In [4]:
import os
import numpy as np
import librosa
import pandas as pd
from natsort import natsorted 
import librosa.display
import tensorflow as tf
from tensorflow.keras import layers, models
from tensorflow.keras.utils import to_categorical

%matplotlib inline
import matplotlib.pyplot as plt

In [5]:
#all composers with more than 10 recordings in the dataset(from excel analaysis)
composer_list=['Beethoven', 'Bach', 'Schubert', 'Mozart', 'Brahms']

In [6]:
df = pd.read_csv("musicnet_original_metadata.csv", encoding="ISO-8859-1")
#row = df.loc[df['id'] == 1727]
#print(row)
df['composer'].value_counts()

composer
Beethoven    157
Bach          67
Schubert      30
Mozart        24
Brahms        24
Cambini        9
Dvorak         8
Faure          4
Ravel          4
Haydn          3
Name: count, dtype: int64

In [14]:
import os
import numpy as np
import pandas as pd
import librosa
from sklearn.model_selection import train_test_split
from keras.utils import to_categorical
from tensorflow.keras import layers, models
import config1

# Your chosen composers
composer_list = ['Beethoven', 'Bach', 'Schubert', 'Mozart', 'Brahms']

# Load metadata
df = pd.read_csv("musicnet_original_metadata.csv", encoding="ISO-8859-1")

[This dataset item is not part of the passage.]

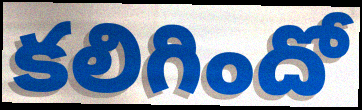
కలిగిందోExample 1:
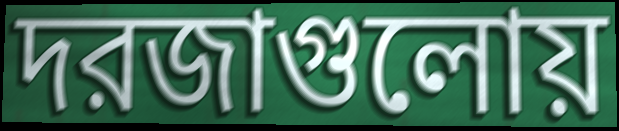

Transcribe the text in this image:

দরজাগুলোয়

# Helper function to get subdirectories
def get_subdirectories(directory):
    return [f for f in os.listdir(directory) if os.path.isdir(os.path.join(directory, f))]

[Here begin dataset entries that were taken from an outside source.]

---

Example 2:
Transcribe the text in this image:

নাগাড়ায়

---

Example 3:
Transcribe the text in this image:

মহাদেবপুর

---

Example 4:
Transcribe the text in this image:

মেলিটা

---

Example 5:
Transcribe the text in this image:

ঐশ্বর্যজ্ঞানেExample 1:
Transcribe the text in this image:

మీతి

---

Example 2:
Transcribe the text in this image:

# Helper function to get audio file paths
def get_audios_path(base_dir, sub_folder, samp_rate):
    folder_path = os.path.join(base_dir, sub_folder)
    return [os.path.join(folder_path, f) for f in os.listdir(folder_path) if f.endswith('.wav')]

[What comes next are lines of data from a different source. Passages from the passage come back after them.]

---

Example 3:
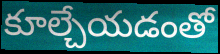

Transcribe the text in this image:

కూల్చేయడంతో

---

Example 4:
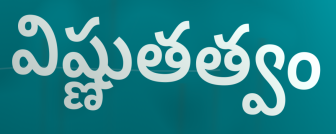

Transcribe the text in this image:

విష్ణుతత్వం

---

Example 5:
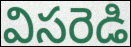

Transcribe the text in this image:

విసరెడి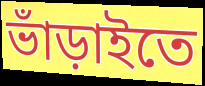
ভাঁড়াইতেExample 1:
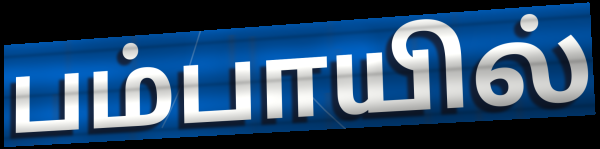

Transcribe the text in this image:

பம்பாயில்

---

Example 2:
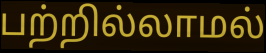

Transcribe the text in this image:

பற்றில்லாமல்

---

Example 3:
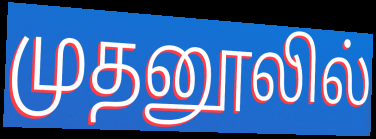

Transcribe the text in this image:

முதனூலில்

# Dummy placeholder - replace with your own feature extraction logic
def extract_features(file_path, sr, frame_size, hop_size):
    y, sr = librosa.load(file_path, sr=sr)
    mel = librosa.feature.melspectrogram(y=y, sr=sr, n_fft=frame_size, hop_length=hop_size, n_mels=128)
    log_mel = librosa.power_to_db(mel)
    
    # Fix time frames to a constant length (pad or cut)
    fixed_frames = 130
    if log_mel.shape[1] < fixed_frames:
        pad_width = fixed_frames - log_mel.shape[1]
        log_mel = np.pad(log_mel, ((0, 0), (0, pad_width)), mode='constant')
    else:
        log_mel = log_mel[:, :fixed_frames]

    return log_mel

def main():
    samp_rate = config1.CreateDataset.SAMPLING_RATE
    frame_size = config1.CreateDataset.FRAME_SIZE
    hop_size = config1.CreateDataset.HOP_SIZE
    dataset_dir = "musicnet/musicnet"

    sub_folders = get_subdirectories(dataset_dir)

    features_list = []
    labels_list = []

    print("Extracting features from audios...")
    for sub_folder in sub_folders:
        print(".....Working in folder:", sub_folder)
        audios_path = get_audios_path(dataset_dir, sub_folder, samp_rate)
        
        for audio_path in audios_path:
            audio_name = os.path.splitext(os.path.basename(audio_path))[0]
            row = df.loc[df['id'] == int(audio_name)]

            if row.empty:
                continue

            label = row.iloc[0]['composer']
            if label in composer_list:
                features = extract_features(audio_path, samp_rate, frame_size, hop_size)
                features_list.append(features)
                labels_list.append(label)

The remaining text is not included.